Stored items

★ ★ ★

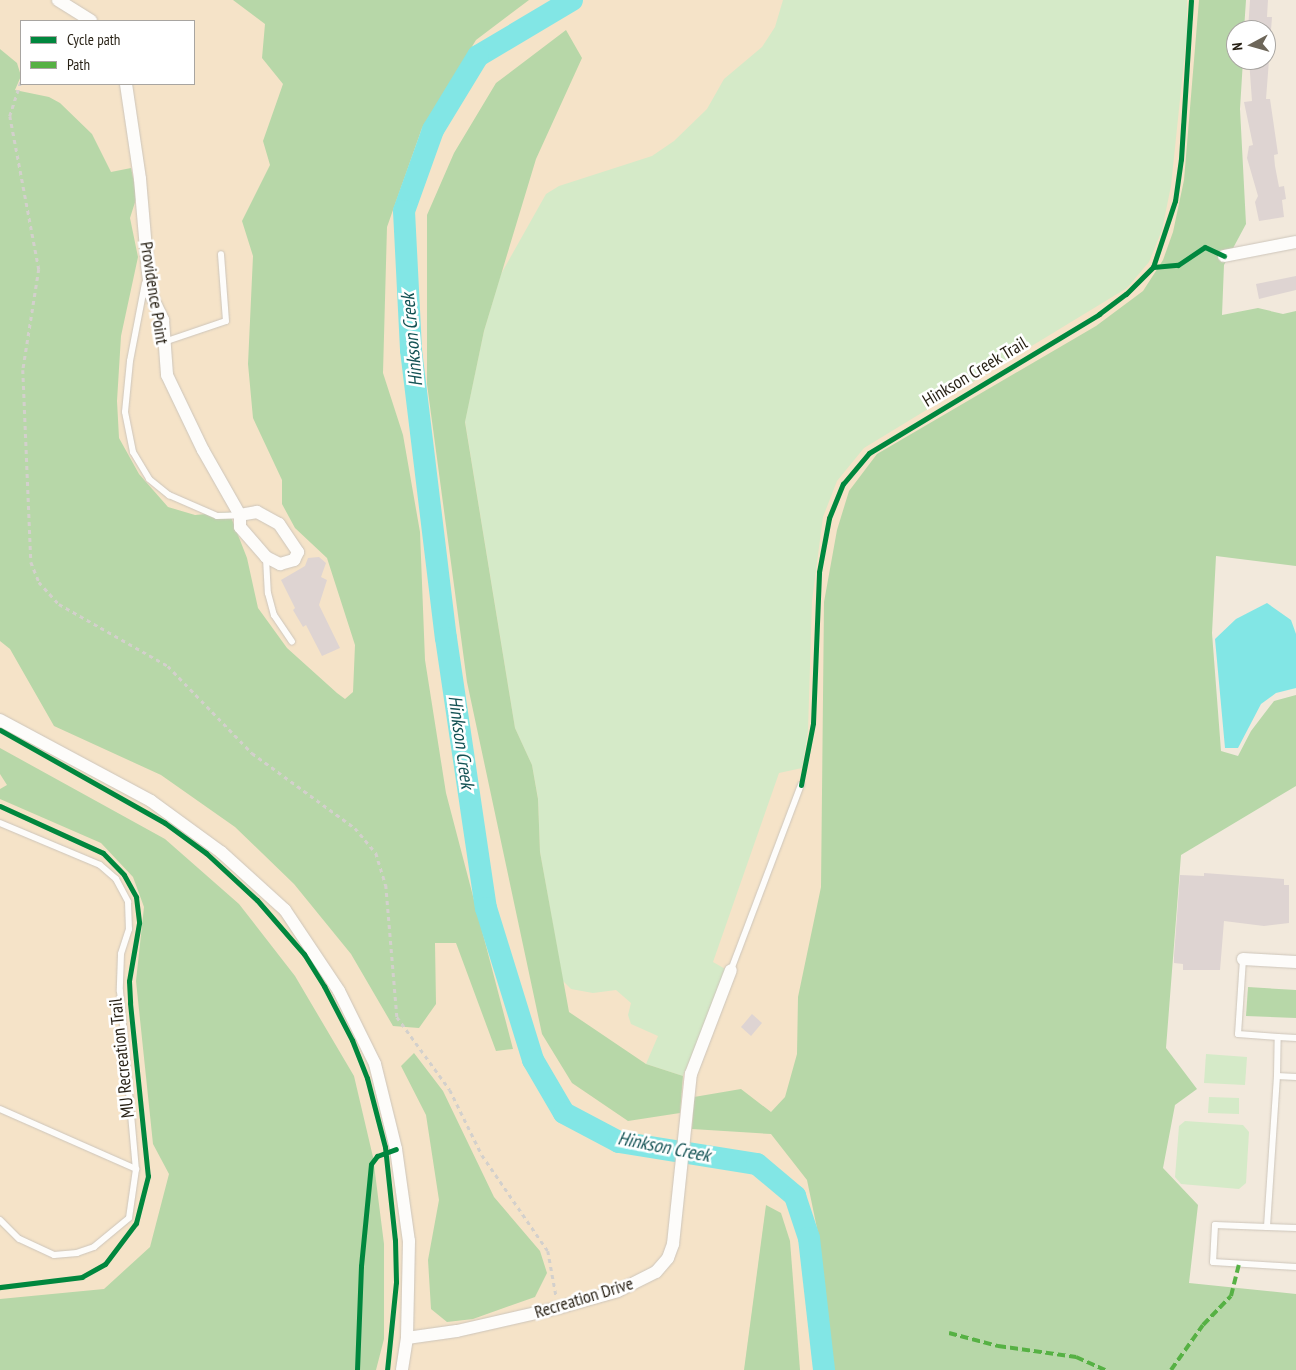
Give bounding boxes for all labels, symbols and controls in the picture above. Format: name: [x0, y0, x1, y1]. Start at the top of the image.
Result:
legend: [20, 20, 195, 85]
north arrow: [1226, 20, 1276, 70]
text: Cycle path: [67, 30, 120, 49]
text: N: [1228, 42, 1246, 51]
text: Path: [67, 55, 90, 74]
street label: Providence Point: [135, 240, 173, 346]
water label: Hinkson Creek: [397, 292, 427, 388]
street label: Hinkson Creek Trail: [918, 332, 1032, 412]
water label: Hinkson Creek: [443, 694, 479, 790]
street label: MU Recreation Trail: [105, 997, 139, 1119]
water label: Hinkson Creek: [616, 1127, 712, 1167]
street label: Recreation Drive: [532, 1273, 636, 1323]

★ ★ ★

TASK INSTRUCTIONS. Repeat the records in full and exactly, leaving every picture out.

THE ANSWER.
Give bounding boxes for all labels, symbols and controls in the picture above. Format: name: [x0, y0, x1, y1]. Start at the top of the image.
Result:
legend: [20, 20, 195, 85]
north arrow: [1226, 20, 1276, 70]
text: Cycle path: [67, 30, 120, 49]
text: N: [1228, 42, 1246, 51]
text: Path: [67, 55, 90, 74]
street label: Providence Point: [135, 240, 173, 346]
water label: Hinkson Creek: [397, 292, 427, 388]
street label: Hinkson Creek Trail: [918, 332, 1032, 412]
water label: Hinkson Creek: [443, 694, 479, 790]
street label: MU Recreation Trail: [105, 997, 139, 1119]
water label: Hinkson Creek: [616, 1127, 712, 1167]
street label: Recreation Drive: [532, 1273, 636, 1323]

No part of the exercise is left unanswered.